In this graph, the support values for the Body and Head portions of each association rule are indicated by the sizes and colors of each circle (see also Computational Procedures and Terminology). The thickness of each line indicates the confidence value (conditional probability of Head given Body) for the respective association rule; the sizes and colors of the circles in the center, above the Implies label, indicate the joint support (for the co-occurrences) of the respective Body and Head components of the respective association rules. Hence, in this graphical summary, the strongest support value was found for Swimming=Sometimes, which was associated Gymnastic=Sometimes, Baseball = Sometimes, and Basketball=Sometimes. Incidentally, you may want to compare these association rules with the results in the Examples in Basic Statistics: Unlike simple frequency and crosstabulation tables, the absolute frequencies with which individual codes or text values (items) occur in the data are often not reflected in the association rules; instead, only those codes or text values (items) are retained that show sufficient values for support, confidence, and correlation, i.e., that co-occur with other codes or text values (items) with sufficient relative (co-)frequency. See also Interpreting and Comparing Results.

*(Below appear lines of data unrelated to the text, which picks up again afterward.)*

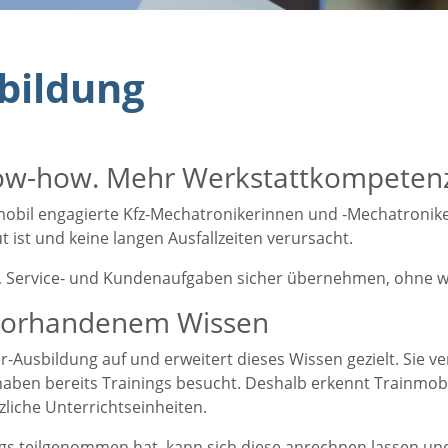
bildung
ow-how. Mehr Werkstattkompeten
mobil
engagierte Kfz-Mechatronikerinnen und -Mechatroniker 
t ist und keine langen Ausfallzeiten verursacht.
se-, Service- und Kundenaufgaben sicher übernehmen, ohne w
 vorhandenem Wissen
-Ausbildung auf und erweitert dieses Wissen gezielt. Sie ve
r haben bereits Trainings besucht. Deshalb erkennt Trainmob
zliche Unterrichtseinheiten.
nings teilgenommen hat, kann sich diese anrechnen lassen 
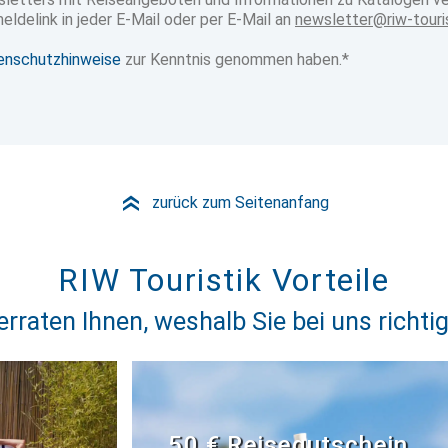
eldelink in jeder E-Mail oder per E-Mail an
newsletter@riw-touri
enschutzhinweise
zur Kenntnis genommen haben.*
zurück zum Seitenanfang
»
RIW Touristik Vorteile
erraten Ihnen, weshalb Sie bei uns richtig
50 € Reisegutschein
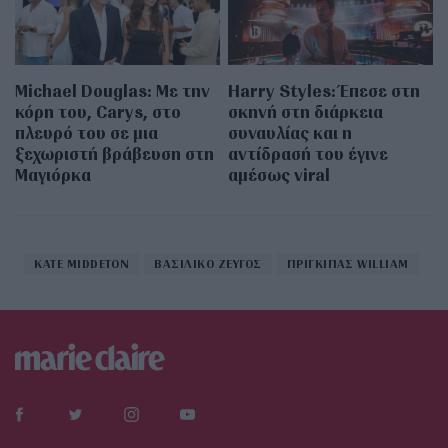
Michael Douglas: Με την
Harry Styles: Έπεσε στη
κόρη του, Carys, στο
σκηνή στη διάρκεια
πλευρό του σε μια
συναυλίας και η
ξεχωριστή βράβευση στη
αντίδρασή του έγινε
Μαγιόρκα
αμέσως viral
KATE MIDDETON
ΒΑΣΙΛΙΚΟ ΖΕΥΓΟΣ
ΠΡΙΓΚΙΠΑΣ WILLIAM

The results that can be summarized in 2D Association Rules networks can be relatively simple, or complex, as illustrated in the network shown below.

This is an example of how association rules can be applied to text mining tasks. This analysis was performed on the paragraphs (dialog spoken by the characters in the play) in the first scene of Shakespeare's All's Well That Ends Well, after removing a few very frequent words like is, of, etc. Of course, the specific words and phrases removed during the data preparation phase of text (or data) mining projects will depend on the purpose of the research.

Association Rules Networks, 3D
Association rules can be graphically summarized in 2D Association Networks, as well as 3D Association Networks. Shown below are some (very clear) results from an analysis of the data in the example file Fastfood.sta, which is also discussed in the context of Multiple Response tables, in Basic Statistics (Example 6: Tabulating Multiple Responses and Dichotomies). Respondents in a survey were asked to list their (up to) 3 favorite fast-foods. The association rules derived from those data are summarized in a 3D Association Network display.  

As in the 2D Association Network, the support values for the Body and Head portions of each association rule are indicated by the sizes and colors of each circle in the 2D plane (see also Computational Procedures and Terminology). The thickness of each line indicates the confidence value (joint probability) for the respective association rule; the sizes and colors of the "floating" circles plotted against the (vertical) z-axis indicate the joint support (for the co-occurrences) of the respective Body and Head components of the association rules. The plot position of each circle along the vertical z - axis indicates the respective confidence value. Hence, this particular graphical summary clearly shows two simple rules: Respondents who name Pizza as a preferred fast food also mention Hamburger, and vice versa.